▶ [What to produce] Would you transcribe the whole listing exactly and drop its images?

:: Data for this task

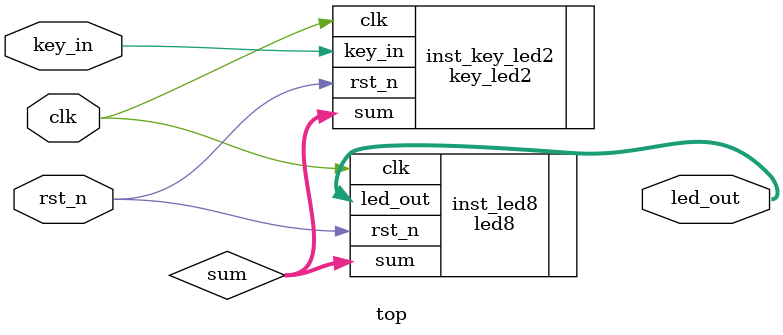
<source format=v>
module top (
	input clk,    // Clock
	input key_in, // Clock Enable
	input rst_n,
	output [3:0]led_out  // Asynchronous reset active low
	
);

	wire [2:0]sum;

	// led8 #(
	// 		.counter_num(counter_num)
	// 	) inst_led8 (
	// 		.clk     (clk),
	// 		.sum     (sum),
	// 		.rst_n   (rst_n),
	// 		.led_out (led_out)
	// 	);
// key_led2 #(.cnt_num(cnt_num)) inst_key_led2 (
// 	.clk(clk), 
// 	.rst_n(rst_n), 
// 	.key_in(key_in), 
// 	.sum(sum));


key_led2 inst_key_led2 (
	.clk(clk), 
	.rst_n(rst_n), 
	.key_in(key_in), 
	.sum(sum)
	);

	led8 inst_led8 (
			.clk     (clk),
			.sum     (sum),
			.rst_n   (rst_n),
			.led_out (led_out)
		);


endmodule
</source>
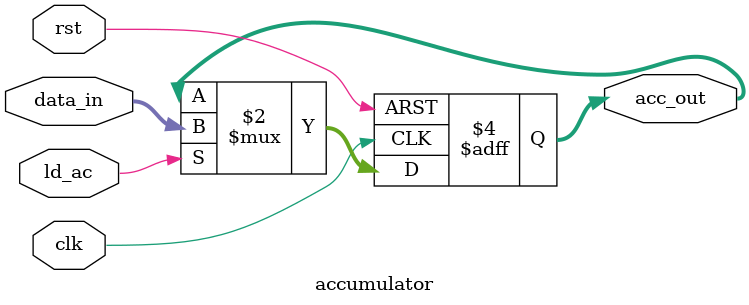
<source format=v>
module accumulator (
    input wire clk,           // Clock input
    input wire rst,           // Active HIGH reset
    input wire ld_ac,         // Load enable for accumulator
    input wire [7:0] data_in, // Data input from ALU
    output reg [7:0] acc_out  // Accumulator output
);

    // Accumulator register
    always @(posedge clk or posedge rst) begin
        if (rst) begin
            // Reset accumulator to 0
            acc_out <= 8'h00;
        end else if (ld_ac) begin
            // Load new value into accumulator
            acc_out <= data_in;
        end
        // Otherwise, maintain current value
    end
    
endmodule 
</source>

::::

▶ [Answer for the task]
<source format=v>
module top (
	input clk,    // Clock
	input key_in, // Clock Enable
	input rst_n,
	output [3:0]led_out  // Asynchronous reset active low
	
);

	wire [2:0]sum;

	// led8 #(
	// 		.counter_num(counter_num)
	// 	) inst_led8 (
	// 		.clk     (clk),
	// 		.sum     (sum),
	// 		.rst_n   (rst_n),
	// 		.led_out (led_out)
	// 	);
// key_led2 #(.cnt_num(cnt_num)) inst_key_led2 (
// 	.clk(clk), 
// 	.rst_n(rst_n), 
// 	.key_in(key_in), 
// 	.sum(sum));


key_led2 inst_key_led2 (
	.clk(clk), 
	.rst_n(rst_n), 
	.key_in(key_in), 
	.sum(sum)
	);

	led8 inst_led8 (
			.clk     (clk),
			.sum     (sum),
			.rst_n   (rst_n),
			.led_out (led_out)
		);


endmodule
</source>
<source format=v>
module accumulator (
    input wire clk,           // Clock input
    input wire rst,           // Active HIGH reset
    input wire ld_ac,         // Load enable for accumulator
    input wire [7:0] data_in, // Data input from ALU
    output reg [7:0] acc_out  // Accumulator output
);

    // Accumulator register
    always @(posedge clk or posedge rst) begin
        if (rst) begin
            // Reset accumulator to 0
            acc_out <= 8'h00;
        end else if (ld_ac) begin
            // Load new value into accumulator
            acc_out <= data_in;
        end
        // Otherwise, maintain current value
    end
    
endmodule 
</source>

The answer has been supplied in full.